Nearly a third of China’s super-rich favour British schools
Last week’s Hurun Report, which tracks the changing foibles and fads of the seriously rich in China, tells us not only their preferences in luxury shopping and travel destinations, but other things besides. Top of the list of bizarre objectives is sending their kids to expensive elite boarding schools in Britain.
Pity the kids
Following on from yesterday’s blog on the subject, I can only assume that mainland parents believe the glossy brochures where the sun shines and don’t bother to go over and visit the schools in person. If they did, they would see that unless a Chinese kid’s English is brilliant, they are going to be put in a form a year or more below their age group to compensate. They face an uphill struggle: lonely and speaking a foreign language, stuck in a class with younger kids and cut off from peers their own age. On the other hand, isolation is probably a good incentive to learn English fast. In some schools, such as Queens in Taunton, Somerset, they have special houses for Chinese pupils, where English is taught as a second language to bring them up to speed. With several Chinese kids together, they will at least have kindred spirits. But if they just hang out together speaking Chinese they learn little English.
Chinese kids tend, from my observation, not to assimilate well in pool of precocious privileged British kids. But why would they? Would a little English Lord Fauntleroy do well parachuted into a snooty school in Beijing? It’s sink or swim but it must be a nightmare of cold and loneliness for many Chinese kids.
Overseas education is hip
The Hurun report shows the United States is still a top choice for college and university, with 36 per cent of those surveyed picking the America as their priority choice for tertiary education. An amazing 28.7 per cent said that the UK is the best choice for pre-university, i.e. high or secondary school education. The pupils getting shipped off to British boarding schools tend to be the children of the super-rich: with the average starting age being 16. If their English is up to speed that should give them two years to A levels. And then, their parents hope, Harvard.
Two thirds of Chinese want to emigrate
So much for love of the motherland and faith in China’s education system – first chance they get, China’s rich parents follow the kids overseas. Two thirds want to ditch China and head for pastures new, rising from 60 per cent last year to 64 per cent in this year’s survey. This was “driven mainly by the number of super-rich who have already emigrated,” says the report. Ah, the sheep factor. One reason they want to do so is greater ease in getting their children a foreign education, apparently, which includes both private boarding schools and third-level education. This makes it sound like the parents head off first, leaving the kids behind in China, then the kids follow later. Not only is the US their top destination for their children’s schooling, Uncle Sam remains the top emigration destination, with Europe and Canada next.
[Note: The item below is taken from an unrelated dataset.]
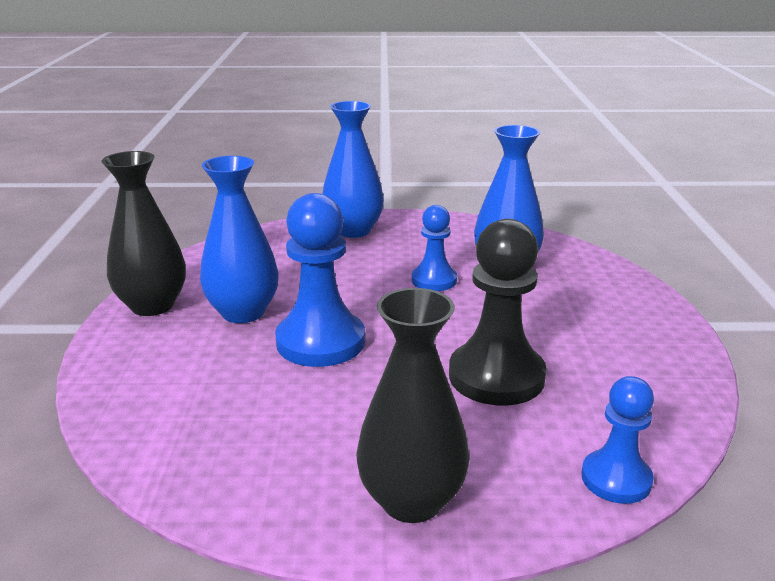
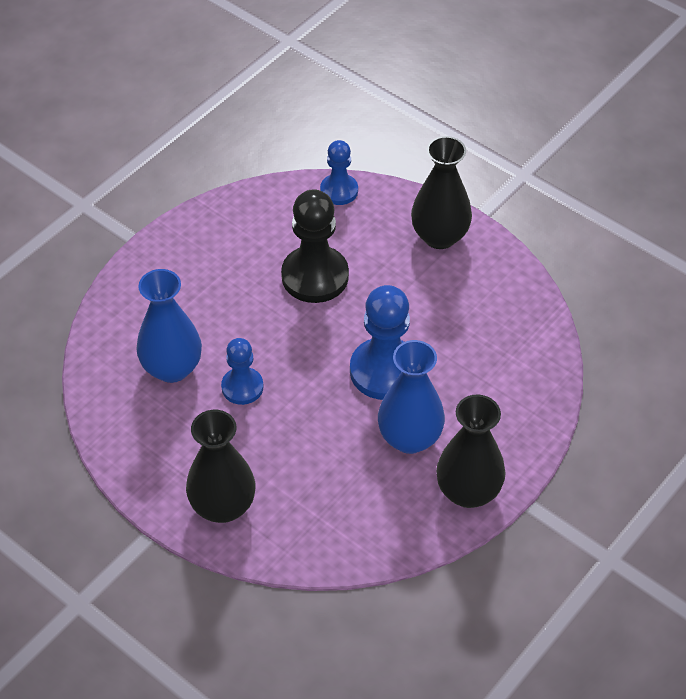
camera: 140 degrees left, 25 degrees up
(353, 230) = (223, 506): blue vase -> black vase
When I visited the Chinese suburbs of Markham and Scarborough in Toronto, they seemed like suburbs of Tai Po, albeit stuck in a 1991 time warp with awful weather. No one spoke English, and the shopping precinct sold the Hong Kong newspapers. A Chinese friend was extolling the virtues of Vancouver to me today, saying the best thing was she didn’t need to speak English for three days. Everyone spoke Chinese. So I expect if the unfortunate mainland kids sent off to British and American schools can’t master English they shouldn't’ worry – wherever they are, China is coming to a suburb nearby, soon.